Can Large Language Models Detect Rumors on Social Media?
Qiang Liu, Xiang Tao, Junfei Wu, Shu Wu, Liang Wang
TL;DR
This paper assesses whether large language models can detect rumors on social media by reasoning over the full propagation context (news and user comments). It introduces LeRuD, a framework that uses Rational Prompts for News, Conflicting Prompts for Comments, and a Chain-of-Propagation to manage long inputs and enable stepwise reasoning with a single LLM session. Empirical results on Twitter and Weibo show LeRuD achieving state-of-the-art zero-shot performance, with ablations confirming the importance of each component and the method’s capacity for early detection. The work also examines data leakage risks and provides explainable reasoning cues, highlighting practical implications for real-world rumor detection without requiring training data. Overall, LeRuD advances propagation-aware rumor detection by combining prompt engineering and structured reasoning over news and comments.
Abstract
In this work, we investigate to use Large Language Models (LLMs) for rumor detection on social media. However, it is challenging for LLMs to reason over the entire propagation information on social media, which contains news contents and numerous comments, due to LLMs may not concentrate on key clues in the complex propagation information, and have trouble in reasoning when facing massive and redundant information.
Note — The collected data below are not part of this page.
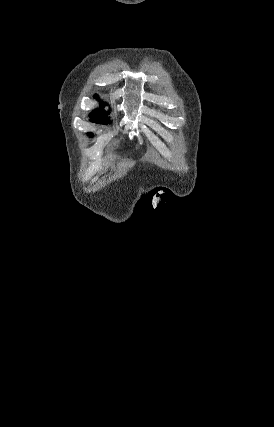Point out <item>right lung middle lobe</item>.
Masks as SVG:
<instances>
[{
    "mask_svg": "<svg viewBox=\"0 0 274 427\" xmlns=\"http://www.w3.org/2000/svg\"><path fill=\"white\" fill-rule=\"evenodd\" d=\"M107 118L101 116V117H92L91 121L96 123H105Z\"/></svg>",
    "mask_w": 274,
    "mask_h": 427,
    "instance_id": "dd1d6c3e",
    "label": "right lung middle lobe"
}]
</instances>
Accordingly, we propose an LLM-empowered Rumor Detection (LeRuD) approach, in which we design prompts to teach LLMs to reason over important clues in news and comments, and divide the entire propagation information into a Chain-of-Propagation for reducing LLMs' burden. We conduct extensive experiments on the Twitter and Weibo datasets, and LeRuD outperforms several state-of-the-art rumor detection models by 3.2% to 7.7%. Meanwhile, by applying LLMs, LeRuD requires no data for training, and thus shows more promising rumor detection ability in few-shot or zero-shot scenarios.